Este facto é, apenas, uma amostra do que acontece nos países em vias de desenvolvimento, onde o crescimento económico é condicionado por factores éticos, dando vazão ao roubo do erário público e à transformação da corrupção numa peste social.
A maneira como se criam as elites económicas, nos países em desenvolvimento, é uma questão que precisa ser revista, em grande medida, por incrementar o nível de pobreza das populações.
Os supostos “novos ricos”, quase que feitos em laboratórios e, muitas vezes, à custa do erário público, acabam por não ter um sentimento de patriotismo e um elo com as populações carentes, desvinculando-se da responsabilidade de criar empregos duradouros, que possam reproduzir, por meio do trabalho, “famílias felizes”, configurando-se como as “elites do atraso”.
Paralelamente, o funcionalismo público, nos países em desenvolvimento, tende a ser um caos, dado que o funcionário público é, quase sempre, categorizado como um indivíduo desprovido de opinião, como sendo uma função desprestigiada em que o “Estado finge que paga salário e o indivíduo finge que trabalha”. Isto acarreta um excesso de distorções na função pública e com implicações directas aos mais necessitados e não só!

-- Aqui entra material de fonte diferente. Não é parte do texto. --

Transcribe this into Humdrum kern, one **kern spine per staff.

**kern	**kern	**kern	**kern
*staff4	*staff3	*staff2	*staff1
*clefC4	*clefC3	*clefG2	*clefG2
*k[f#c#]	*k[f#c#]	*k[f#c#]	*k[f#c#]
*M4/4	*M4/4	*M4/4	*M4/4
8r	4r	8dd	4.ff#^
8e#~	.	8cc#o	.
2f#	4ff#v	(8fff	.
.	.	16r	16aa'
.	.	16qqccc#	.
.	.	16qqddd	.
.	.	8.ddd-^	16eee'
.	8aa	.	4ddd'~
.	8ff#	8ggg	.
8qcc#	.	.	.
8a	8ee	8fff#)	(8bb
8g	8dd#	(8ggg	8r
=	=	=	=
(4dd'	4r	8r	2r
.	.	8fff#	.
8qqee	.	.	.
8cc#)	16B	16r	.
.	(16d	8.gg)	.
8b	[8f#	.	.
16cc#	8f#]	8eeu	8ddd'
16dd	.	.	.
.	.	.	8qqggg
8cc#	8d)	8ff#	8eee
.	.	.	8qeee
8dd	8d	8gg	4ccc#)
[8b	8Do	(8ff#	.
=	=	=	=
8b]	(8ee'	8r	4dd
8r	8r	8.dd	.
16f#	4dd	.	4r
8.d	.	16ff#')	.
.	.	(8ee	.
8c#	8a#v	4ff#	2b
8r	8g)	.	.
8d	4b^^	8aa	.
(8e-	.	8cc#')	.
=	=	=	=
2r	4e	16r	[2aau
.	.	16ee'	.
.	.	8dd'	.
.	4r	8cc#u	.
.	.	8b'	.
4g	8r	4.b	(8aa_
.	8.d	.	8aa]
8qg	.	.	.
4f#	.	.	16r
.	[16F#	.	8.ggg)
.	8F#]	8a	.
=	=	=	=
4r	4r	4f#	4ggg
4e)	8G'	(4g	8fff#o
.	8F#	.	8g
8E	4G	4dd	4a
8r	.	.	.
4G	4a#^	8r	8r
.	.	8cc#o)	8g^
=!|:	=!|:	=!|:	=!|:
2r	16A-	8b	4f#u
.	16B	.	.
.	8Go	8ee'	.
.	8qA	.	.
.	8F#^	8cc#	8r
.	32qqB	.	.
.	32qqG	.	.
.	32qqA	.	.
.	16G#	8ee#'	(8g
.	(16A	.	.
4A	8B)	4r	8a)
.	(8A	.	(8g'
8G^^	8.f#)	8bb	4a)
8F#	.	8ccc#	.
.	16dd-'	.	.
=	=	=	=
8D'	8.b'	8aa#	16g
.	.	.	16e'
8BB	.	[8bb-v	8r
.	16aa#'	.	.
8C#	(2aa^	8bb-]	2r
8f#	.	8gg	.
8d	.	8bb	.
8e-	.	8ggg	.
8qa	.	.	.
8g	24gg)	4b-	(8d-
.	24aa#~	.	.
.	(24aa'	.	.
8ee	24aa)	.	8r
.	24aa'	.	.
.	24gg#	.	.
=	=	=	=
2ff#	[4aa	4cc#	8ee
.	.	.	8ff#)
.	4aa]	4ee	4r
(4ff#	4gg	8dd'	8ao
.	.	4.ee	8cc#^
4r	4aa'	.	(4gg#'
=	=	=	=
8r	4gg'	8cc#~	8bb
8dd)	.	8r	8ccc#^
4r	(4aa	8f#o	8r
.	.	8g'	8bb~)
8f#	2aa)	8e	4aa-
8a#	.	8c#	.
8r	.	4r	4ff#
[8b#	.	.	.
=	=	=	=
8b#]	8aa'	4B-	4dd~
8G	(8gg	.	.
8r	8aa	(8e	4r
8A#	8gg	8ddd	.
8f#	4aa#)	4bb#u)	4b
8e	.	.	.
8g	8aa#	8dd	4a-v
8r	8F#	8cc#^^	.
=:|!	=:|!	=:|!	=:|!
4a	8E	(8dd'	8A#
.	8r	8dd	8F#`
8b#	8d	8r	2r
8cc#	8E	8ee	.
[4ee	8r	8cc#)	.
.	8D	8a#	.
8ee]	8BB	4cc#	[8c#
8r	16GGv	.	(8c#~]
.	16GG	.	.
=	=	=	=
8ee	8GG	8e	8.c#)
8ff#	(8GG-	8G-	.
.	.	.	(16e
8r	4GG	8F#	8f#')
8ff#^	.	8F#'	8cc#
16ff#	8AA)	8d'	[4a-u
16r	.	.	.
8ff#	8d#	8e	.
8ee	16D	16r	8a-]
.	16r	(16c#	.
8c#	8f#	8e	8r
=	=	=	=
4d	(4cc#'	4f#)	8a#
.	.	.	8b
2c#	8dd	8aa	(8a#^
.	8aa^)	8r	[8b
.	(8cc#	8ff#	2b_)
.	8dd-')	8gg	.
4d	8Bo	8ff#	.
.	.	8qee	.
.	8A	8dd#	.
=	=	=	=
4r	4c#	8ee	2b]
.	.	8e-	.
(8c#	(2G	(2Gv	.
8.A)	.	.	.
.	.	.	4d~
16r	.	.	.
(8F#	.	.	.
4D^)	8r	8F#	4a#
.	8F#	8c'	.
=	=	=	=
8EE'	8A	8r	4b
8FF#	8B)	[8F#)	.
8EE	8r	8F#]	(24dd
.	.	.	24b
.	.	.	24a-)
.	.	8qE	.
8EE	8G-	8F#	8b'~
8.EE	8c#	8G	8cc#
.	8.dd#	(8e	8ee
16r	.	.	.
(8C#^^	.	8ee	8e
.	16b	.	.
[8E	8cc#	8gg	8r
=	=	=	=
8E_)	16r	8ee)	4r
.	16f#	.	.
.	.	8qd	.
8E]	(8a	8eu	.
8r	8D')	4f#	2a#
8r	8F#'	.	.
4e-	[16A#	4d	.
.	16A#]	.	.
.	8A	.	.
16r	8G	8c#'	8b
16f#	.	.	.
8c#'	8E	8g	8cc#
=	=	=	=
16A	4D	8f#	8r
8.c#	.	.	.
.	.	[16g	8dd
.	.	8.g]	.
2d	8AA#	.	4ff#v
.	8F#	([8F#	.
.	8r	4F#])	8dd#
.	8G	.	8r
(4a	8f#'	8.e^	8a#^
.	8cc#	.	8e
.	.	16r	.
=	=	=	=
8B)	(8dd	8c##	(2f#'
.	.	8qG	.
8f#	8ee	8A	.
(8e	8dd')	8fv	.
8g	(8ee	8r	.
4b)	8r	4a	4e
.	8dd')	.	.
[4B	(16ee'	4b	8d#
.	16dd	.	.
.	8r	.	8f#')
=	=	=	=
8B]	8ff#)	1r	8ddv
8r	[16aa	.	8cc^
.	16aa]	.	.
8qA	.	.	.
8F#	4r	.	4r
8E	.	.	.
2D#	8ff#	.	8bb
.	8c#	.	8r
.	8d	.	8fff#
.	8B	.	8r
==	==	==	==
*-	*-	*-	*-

Não se pode conceber a ideia de que os políticos e empresários não pretendam ser conhecidos como os “pais dos pobres” ou de “patronos” de legislações sociais que possam despoletar profundas alterações nas nossas sociedades.
É possível alterarmos o quadro difícil em que nos encontramos, com trabalho, ética e bastante altruísmo, acima de tudo.